Limiting to PCI we can just pass the BDF as the argument to optain the
device-fd. For a more generic solution we need a unique identifier in
some way which is unique across all 'struct device' instances in the
system. As far as I know we don't have that yet (besides the sysfs-path)
so we either add that or stick with bus-specific solutions.

> > 1:1 process has the advantage of linking to an -mm which makes the whole
> > mmu notifier business doable. How do you want to track down mappings and
> > do the second level translation in the case of explicit map/unmap (like
> > on power) if you are not tied to an mm_struct ?
> 
> Right, I threw away the mmu notifier code that was originally part of
> vfio because we can't do anything useful with it yet on x86.  I
> definitely don't want to prevent it where it makes sense though.  Maybe
> we just record current->mm on open and restrict subsequent opens to the
> same.

Hmm, I think we need io-page-fault support in the iommu-api then.

> > Another aspect I don't see discussed is how we represent these things to
> > the guest.
> > 
> > On Power for example, I have a requirement that a given iommu domain is
> > represented by a single dma window property in the device-tree. What
> > that means is that that property needs to be either in the node of the
> > device itself if there's only one device in the group or in a parent
> > node (ie a bridge or host bridge) if there are multiple devices.
> > 
> > Now I do -not- want to go down the path of simulating P2P bridges,
> > besides we'll quickly run out of bus numbers if we go there.

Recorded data
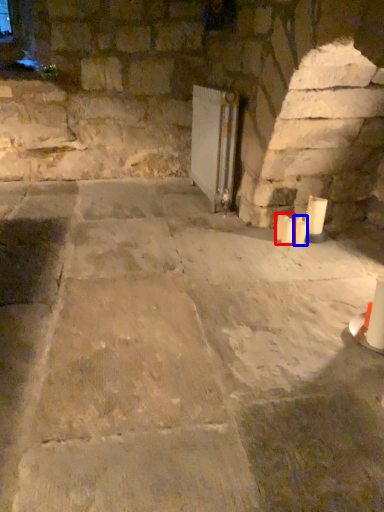
Question: Which object is further to the camera taking this photo, candle (highlighted by a red box) or candle (highlighted by a blue box)?

Choices:
 (A) candle
 (B) candle

Answer: (B)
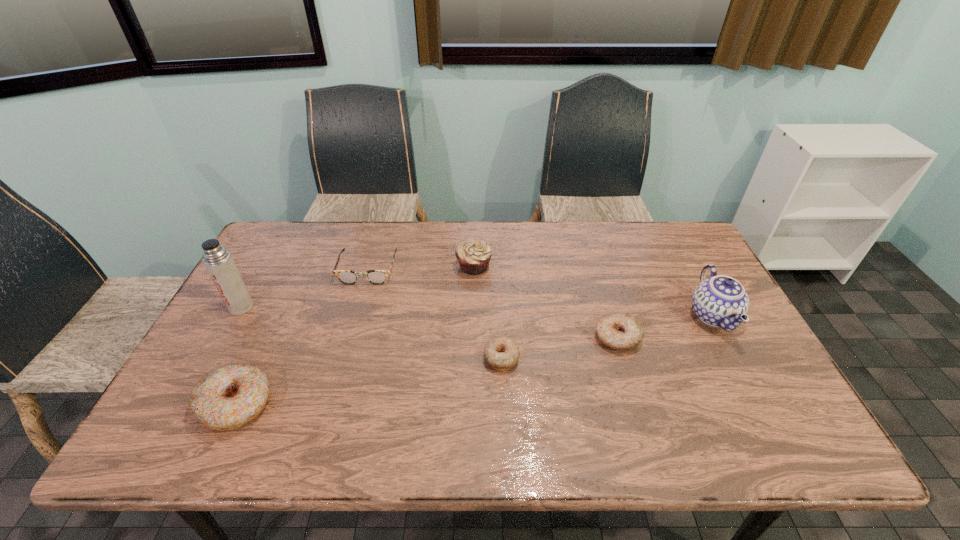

▶ **Problems**:
1. State how many lines of the records contain the word "candle". Give only the number.
2. Resume the mailing-list discussion of IOMMU domains and device assignment, starting right after its last sentence.

▶ **Task-by-task answers**:
1. 3

2.
> > 
> > For us the most simple and logical approach (which is also what pHyp
> > uses and what Linux handles well) is really to expose a given PCI host
> > bridge per group to the guest. Believe it or not, it makes things
> > easier :-)
> 
> I'm all for easier.  Why does exposing the bridge use less bus numbers
> than emulating a bridge?
> 
> On x86, I want to maintain that our default assignment is at the device
> level.  A user should be able to pick single or multiple devices from
> across several groups and have them all show up as individual,
> hotpluggable devices on bus 0 in the guest.  Not surprisingly, we've
> also seen cases where users try to attach a bridge to the guest,
> assuming they'll get all the devices below the bridge, so I'd be in
> favor of making this "just work" if possible too, though we may have to
> prevent hotplug of those.

A side-note: Might it be better to expose assigned devices in a guest on
a seperate bus? This will make it easier to emulate an IOMMU for the
guest inside qemu.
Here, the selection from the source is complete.